-- QUOTED TEXT --
----
When I got asked to write a piece on the history of jungle I started sweating immediatly cause first I am in no way a journalist/writer, just a lover of the music and second the history of jungle is all over the place! I heard and read so many different stories over the years so it's hard to find the exact story. So I claim in no way that this is the truth it's more a collection of the info I heard/collected,quoted, edited, chopped, cut and pasted..
My introduction to jungle happend gradually. I started "djing" electronic music around 1991/2, it was mainly rave music in all it's glorious forms. My favourite records were always the ones with breakbeats. Luckily the local record shop "FIX" in Middelburg sold imports from all over the world and so me and my mates came across records like Shag 'n' Skoob's Skooby Chewnz Vol. 1, Little Matt & Uprock's Techno Travellers and ofcourse releases by labels like XL, Suburban Base, Network.
----
-- TASK PROMPT --
In the jungle history piece above, what was the name of the local record shop in Middelburg that sold imports?
----
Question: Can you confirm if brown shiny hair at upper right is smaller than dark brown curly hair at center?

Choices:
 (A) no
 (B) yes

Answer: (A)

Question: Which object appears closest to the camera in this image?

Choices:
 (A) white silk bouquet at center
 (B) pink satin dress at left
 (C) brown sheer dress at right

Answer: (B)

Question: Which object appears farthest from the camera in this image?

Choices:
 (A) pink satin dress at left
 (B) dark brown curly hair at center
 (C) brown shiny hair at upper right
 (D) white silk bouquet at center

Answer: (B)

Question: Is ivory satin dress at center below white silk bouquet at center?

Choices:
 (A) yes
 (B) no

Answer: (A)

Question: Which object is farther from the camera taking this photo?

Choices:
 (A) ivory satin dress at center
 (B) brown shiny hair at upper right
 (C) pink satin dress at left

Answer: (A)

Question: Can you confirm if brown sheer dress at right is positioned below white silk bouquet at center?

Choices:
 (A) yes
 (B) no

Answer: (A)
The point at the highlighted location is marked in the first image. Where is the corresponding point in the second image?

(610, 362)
----
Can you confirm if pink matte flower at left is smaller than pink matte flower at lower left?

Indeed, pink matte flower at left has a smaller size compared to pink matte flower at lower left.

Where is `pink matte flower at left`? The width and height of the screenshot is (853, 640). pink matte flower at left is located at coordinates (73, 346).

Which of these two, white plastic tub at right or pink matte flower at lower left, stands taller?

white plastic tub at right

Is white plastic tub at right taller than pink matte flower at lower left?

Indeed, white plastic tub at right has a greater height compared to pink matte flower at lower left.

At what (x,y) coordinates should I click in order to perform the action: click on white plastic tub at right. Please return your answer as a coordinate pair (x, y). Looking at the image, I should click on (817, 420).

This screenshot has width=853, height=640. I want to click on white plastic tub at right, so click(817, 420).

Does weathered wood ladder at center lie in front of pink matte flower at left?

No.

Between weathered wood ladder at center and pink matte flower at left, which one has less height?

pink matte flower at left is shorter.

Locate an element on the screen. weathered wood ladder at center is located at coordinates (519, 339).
----
-- REPLY --
FIX